4 Replies Latest reply: May 10, 2012 4:08 AM by 920802

Clustering

Hello,

I have results of 10 different clustering runs.
Now I want to compare them - which are similar (level % of similarity) and which are different.
I know how to compare 2 clusters (simple case), but how to make it for 10 and build a rank of similarity ??
Any idea ?

Paul.
• 1. Re: Clustering
Paul,

Can you be more specific about what exactly you are trying to achieve? What are the differences among the 10 runs? Do you use different settings or different data?
To compare 2 different models, one can consider things like:
1. How similar the hierarchical trees are (depth, branching out)
2. The distribution of data records among clusters (avg, min, max, etc.)
3. If you have class labels, calculate cluster purity - how many of the points within a cluster belong to the same class on average

Lastly, if you have the same data across models, you can use the cluster assignments of 2 models and calculate what percentage of the points fall in the same clusters. To do that you can consider all possible pairs and count how many pairs fall in the same cluster in both models.

I hope this helps,

Boriana
• 2. Re: Clustering
Boriana,

Thanks for answer. I'm trying to focus on results.
I want to calculate the ratio of id, which falls into the same cluster in each run and pick 2 runs most similar.
I can produce sql who compares results of two runs.
But it requires to compare (as you wrote) each pair and will require many operations.
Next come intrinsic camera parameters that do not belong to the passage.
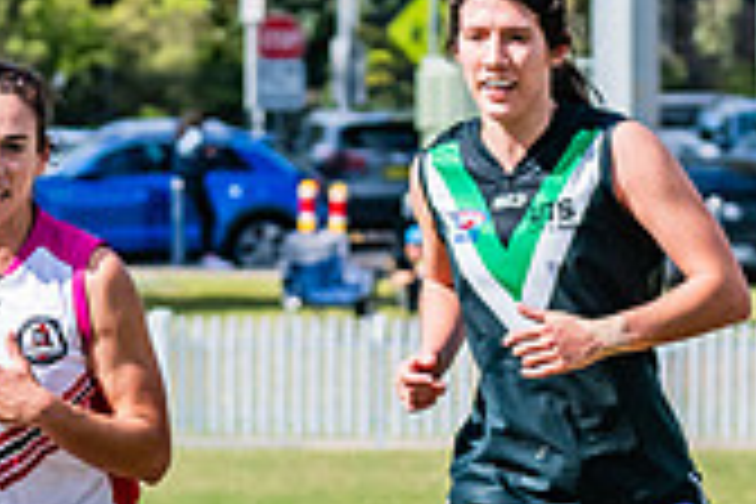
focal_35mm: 817
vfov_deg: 1.7
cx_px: -411
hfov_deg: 2.5
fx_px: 17156
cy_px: 896
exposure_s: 1/1250
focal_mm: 180
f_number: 10
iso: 800
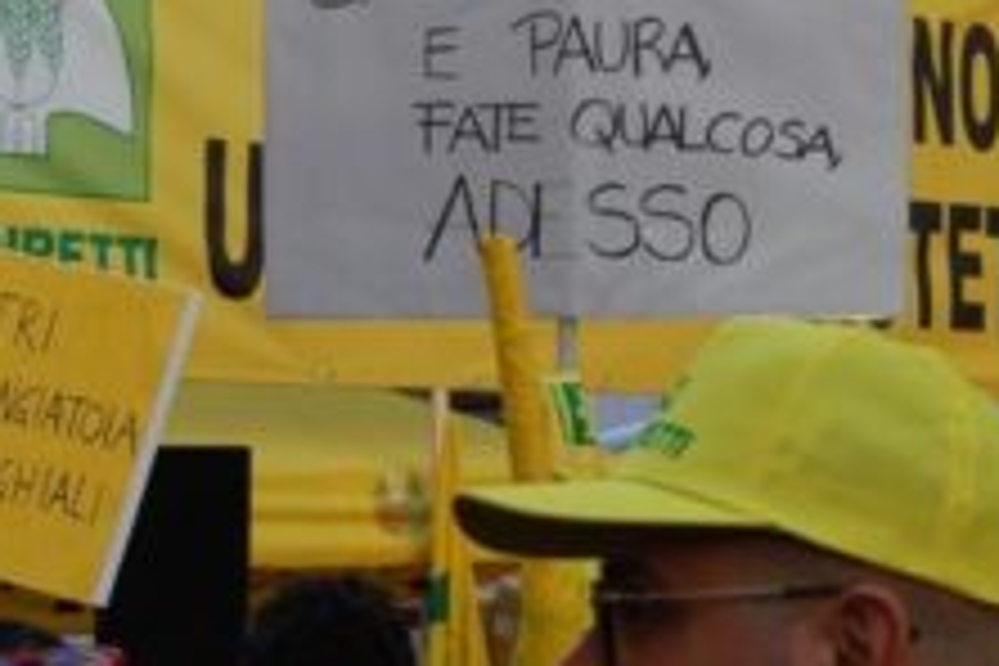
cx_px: 576
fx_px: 3163
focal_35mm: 114
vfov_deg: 12.0
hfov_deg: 17.9
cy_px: 130
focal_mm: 26
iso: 200
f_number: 6.3
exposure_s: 1/160
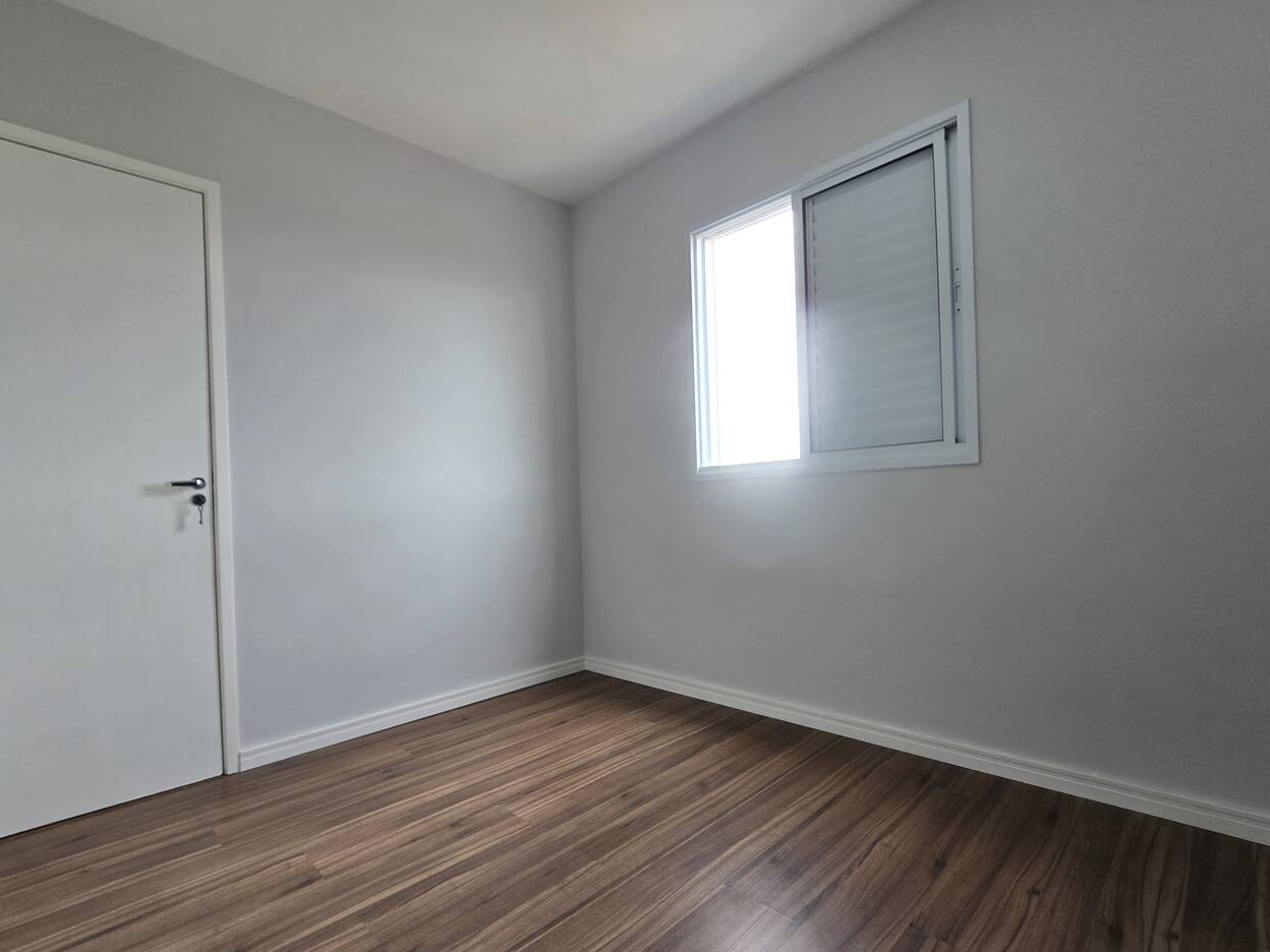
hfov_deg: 98.2
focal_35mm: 15
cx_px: 620
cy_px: 503
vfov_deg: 81.7
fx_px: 550
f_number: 2.2
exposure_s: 1/120
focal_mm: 2.2
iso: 50
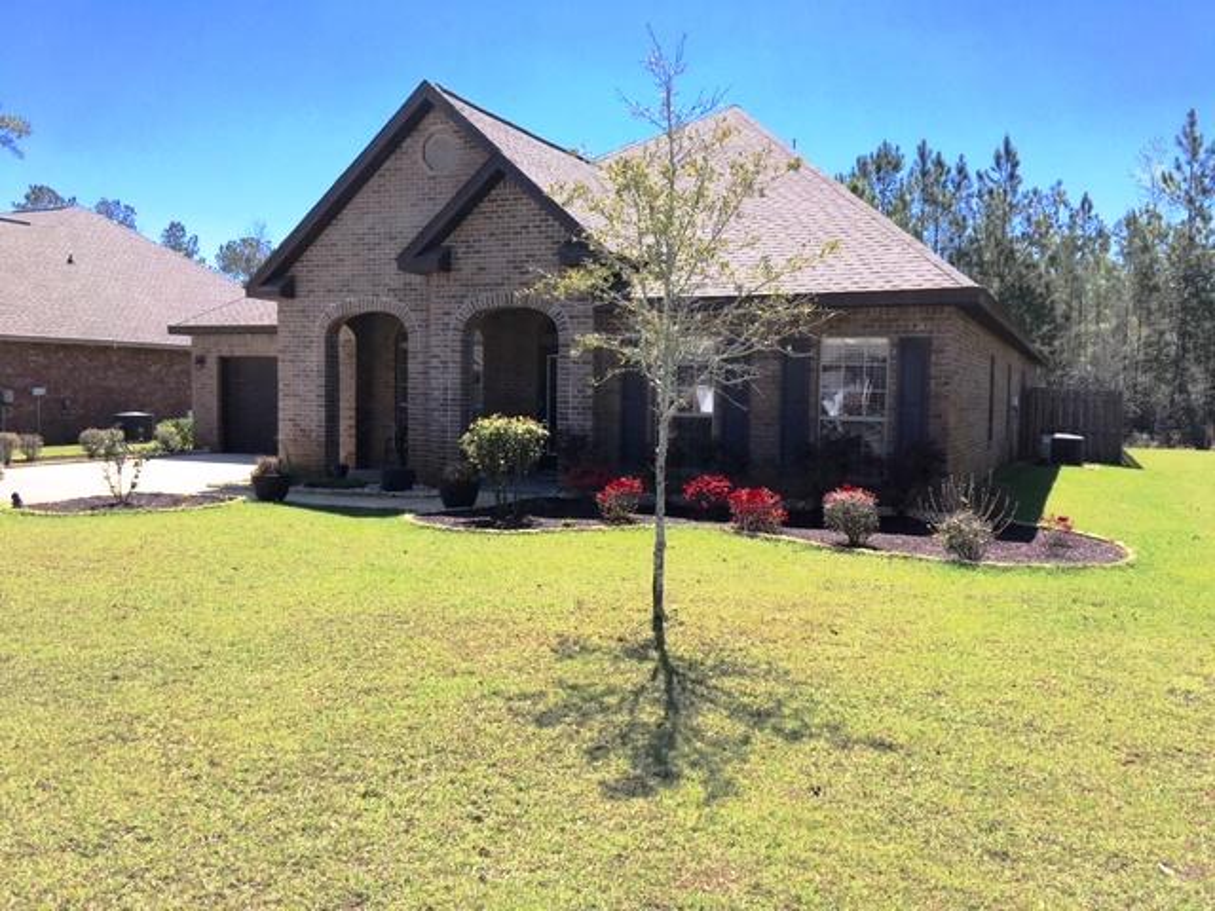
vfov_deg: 48.2
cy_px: 456
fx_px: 1018
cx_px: 608
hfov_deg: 61.7
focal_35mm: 29
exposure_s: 1/1637
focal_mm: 4.15
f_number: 2.2
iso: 25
My question is whether there is a simple method to compare many (10) runs and find most similar....
Data are in 1 table and for each run (assignment to cluster) I have separate column in table.

SQL to compare 2 runs is:

select r.r1, r.r2,
count(r.r2),
round(count(r.r2)/(select count(o.r1)
from name_of_table o
where o.r1=r.r1
group by o.r1)*100,2) perc_r2_in_r1

from name_of_table r
group by r.r1, r.r2
order by r.r1, r.r2;

Edited by: 917799 on 2012-05-02 07:39

Edited by: 917799 on 2012-05-02 07:42
• 3. Re: Clustering
Given how your data is organized, it will be simplest to just write a loop in PL/SQL that considers each pair of columns and outputs the 2 columns with highest score.
• 4. Re: Clustering
Dataset is very simple:

Case_id, clustering_num_1, clustering_num_2, ... clustering_num_10

In dataset I have about 3000 rows.